Гетры его с эдельвейсами по зеленому полю спустились на башмаки, а тирольская шапочка, которую отец приколол к куртке английской булавкой, вся измялась.
– Подтяни гетры, а шапочку я бы на твоем месте надел: на вершине ветрено, – назойливо донимал я отца, прислушивавшегося к отдаленным раскатам грома.
Под нами проносились обрывки облаков, и время от времени сквозь них крохотной точкой сверкала наша гостиница «У седого утеса».
Я заставил себя отступить на несколько шагов, так меня подмывало толкнуть отца в спину. «Зачем он мне нужен, я и без него проживу, в конце концов, он важный государственный чиновник с правом на пенсию. Обо мне позаботится государство».
Я стоял на вершине горного утеса наедине с некоей частицей государственной власти, и от меня зависело дать этой частице пинка. Свидетелей не было. Если бы даже дело и дошло до суда, меня все равно пришлось бы оправдать за отсутствием свидетелей и за недостатком улик. Внизу, в долине, у самого подножия горы, где стоит столб с дощечкой: «Вершина Зейлинг. Продолжительность подъема – 6 часов», отцу воздвигли бы памятник с надписью:
Короткий век – не редкость среди гор,
Смотрите: здесь сорвался прокурор.
Вдруг отец спросил:
– А вы действительно ничем предосудительным не занимались?
«Фрейлейн Клерхен, фрейлейн Клерхен!» – больно отозвалось в моей груди, и я ответил отцу вопросом:
– Чем же предосудительным мы могли заниматься? Ну? – без стеснения торопил я его, пока он мешкал с ответом.
– Ну, я хочу сказать… чем обычно занимаются в таких случаях… – произнес он смущенно, деланным голосом, словно снисходя ко мне, и во взгляде его мелькнул, как мне показалось, масленый огонек спаржееда…
– Я хочу сказать… Я хочу сказать… – передразнил я отца. «Ах, фрейлейн Клерхен», – сжалось опять сердце, я собрался с духом и сказал: – Читали вместе, глядели друг на друга, вот и все…
Это прозвучало смело и вызывающе.
Фрейлейн Клерхен – ради нее я держал ответ перед отцом, здесь, на горной вершине. Пусть весь мир знает…
– Читали и смотрели друг на друга?! И ты смеешь так нагло лгать отцу?!
– Хочешь верь, хочешь не верь, – твое дело. Мне безразлично.

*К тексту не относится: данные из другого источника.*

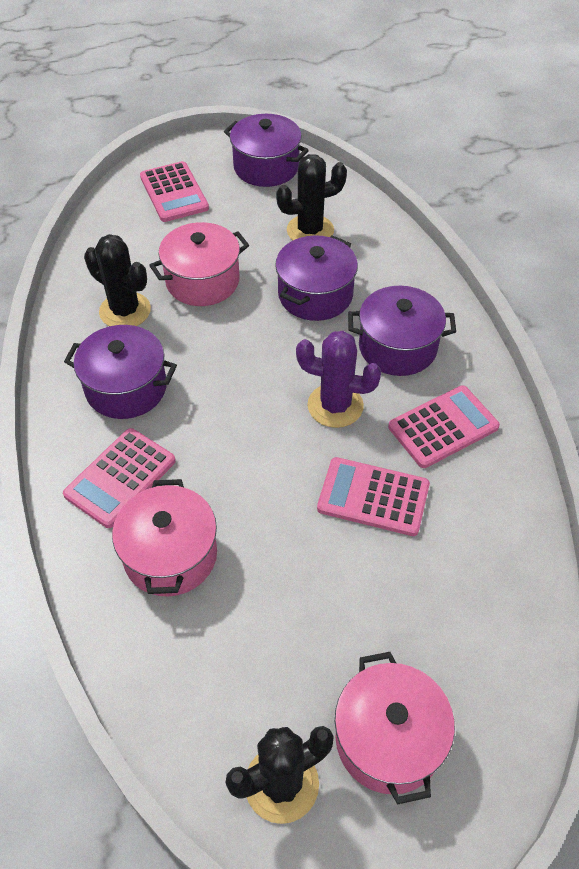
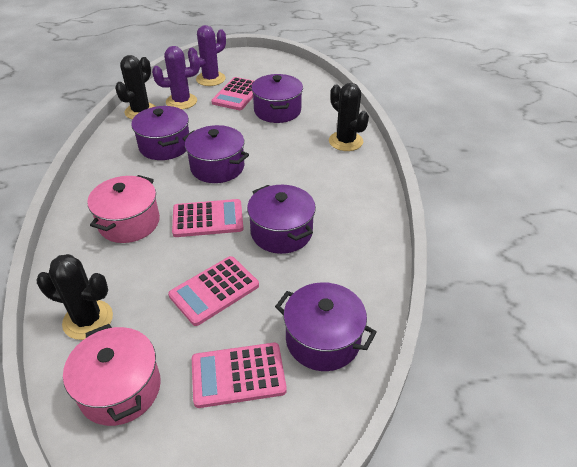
pink pot: [112,479,217,596] [149,222,249,306] [335,652,455,805] = 3 -> [63,324,161,426] [87,175,160,243] = 2
purple cactus: [296,331,381,428] = 1 -> [152,46,200,110] [188,25,226,86] = 2
purple pot: [64,325,177,419] [224,114,309,187] [275,235,358,321] [348,286,456,376] = 4 -> [131,106,189,160] [182,125,249,183] [247,185,316,254] [251,74,303,123] [275,282,377,371] = 5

Это была первая попытка открытого сопротивления отцу, на какую я отважился. «Фрейлейн Клерхен! Фрейлейн Клер-хен!» – ликовал я. «Голову долой!»– рычал я про себя, обращаясь к отцу.

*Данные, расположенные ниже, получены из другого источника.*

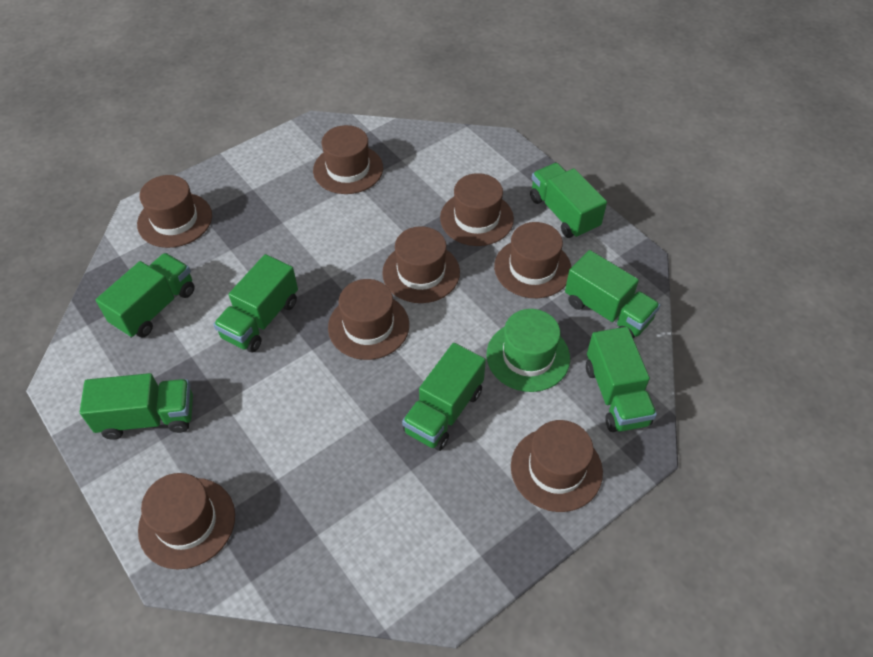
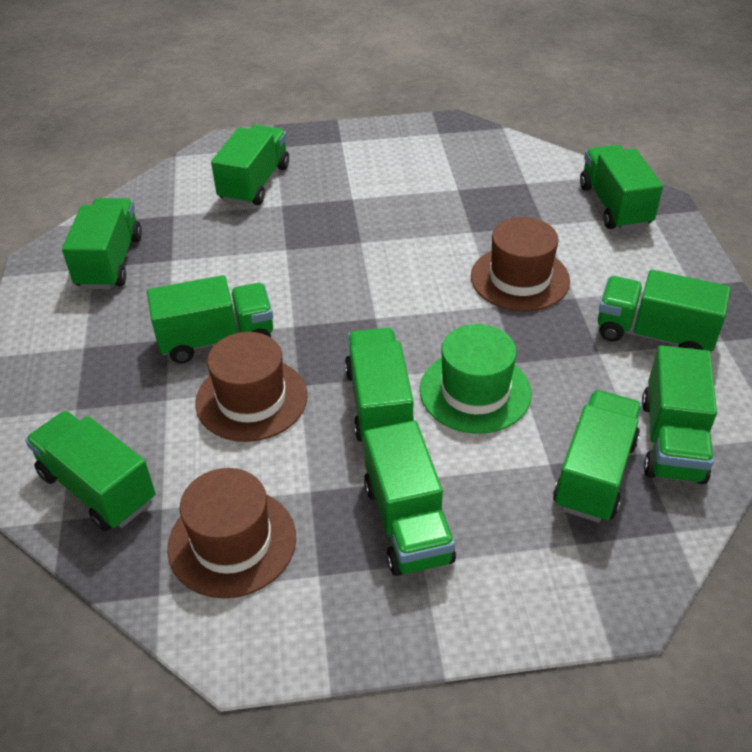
brown hat: [137,175,212,248] [138,473,235,569] [313,125,383,194] [328,279,409,360] [382,226,460,303] [440,173,514,246] [494,222,571,298] [511,420,603,512] = 8 -> [167,468,296,598] [195,332,307,442] [471,217,570,311] = 3
green truck: [80,373,193,439] [96,253,195,338] [213,254,298,352] [402,343,486,451] [530,163,607,238] [565,250,660,339] [586,327,657,432] = 7 -> [25,411,156,531] [62,198,142,289] [147,275,273,363] [211,125,289,206] [345,328,415,442] [364,421,456,576] [553,390,642,523] [580,145,663,230] [598,270,731,352] [642,345,717,484] = 10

Отец не ответил, он прикусил нижнюю губу и, казалось, что-то пожевал. Потом поднялся, так ничего и не сказав. Он стал готовиться к спуску.
– Ступай вперед, – попросил он.
– Нет, иди ты вперед. – И я стал позади него.
– Берегись! Обвал! – отчаянно заорал я, но мне пришлось рукой удержать ногу, и ни один камень не покатился в пропасть.
Отец втянул голову в плечи.
– Ах нет, – опять защебетал я, – это ничего, я только хотел сказать…
Отец прикрыл голову рукой и чуть ли не на четвереньках опасливо заскользил вниз, цепляясь за ветки низкого кустарника.
– Я только хотел сказать, подожди…
Я протянул руку, чтобы поддержать его; в своей беспомощности он напомнил мне учителя Штехеле, когда тому на улице сделалось дурно…
Фрейлейн Клерхен. Я срывал альпийские розы, поглядывая на небо: после нескольких раскатов грома гроза рассеялась.
А может быть, раз уж на грозу надежды нет, все-таки привести в движение эти груды камней и вызвать обвал? Ведь в мире все замерло, умолк и грудной, певучий голос. Быть может, в эту самую минуту отошел поезд, увозивший фрейлейн Клерхен.
Помахивая ей на прощание букетом альпийских роз, я легко прыгал с уступа на уступ. Далеко, далеко позади меня, осторожно нащупывая дорогу, спускался по горному склону отец.
* * *
Я заперся в своей комнате. Когда мама постучалась, я крикнул:
– Оставь меня! – Больше мама не стучала.
Было темно, в темноте я прощался с фрейлейн Клерхен, которая уже уехала. Где-то играла гармонь: «Через год, через год, как созреет виноград…», а затем переходила на песню о добром товарище… «Ты не пожмешь мне руку, но в вечности, в разлуке, будь верным другом мне…»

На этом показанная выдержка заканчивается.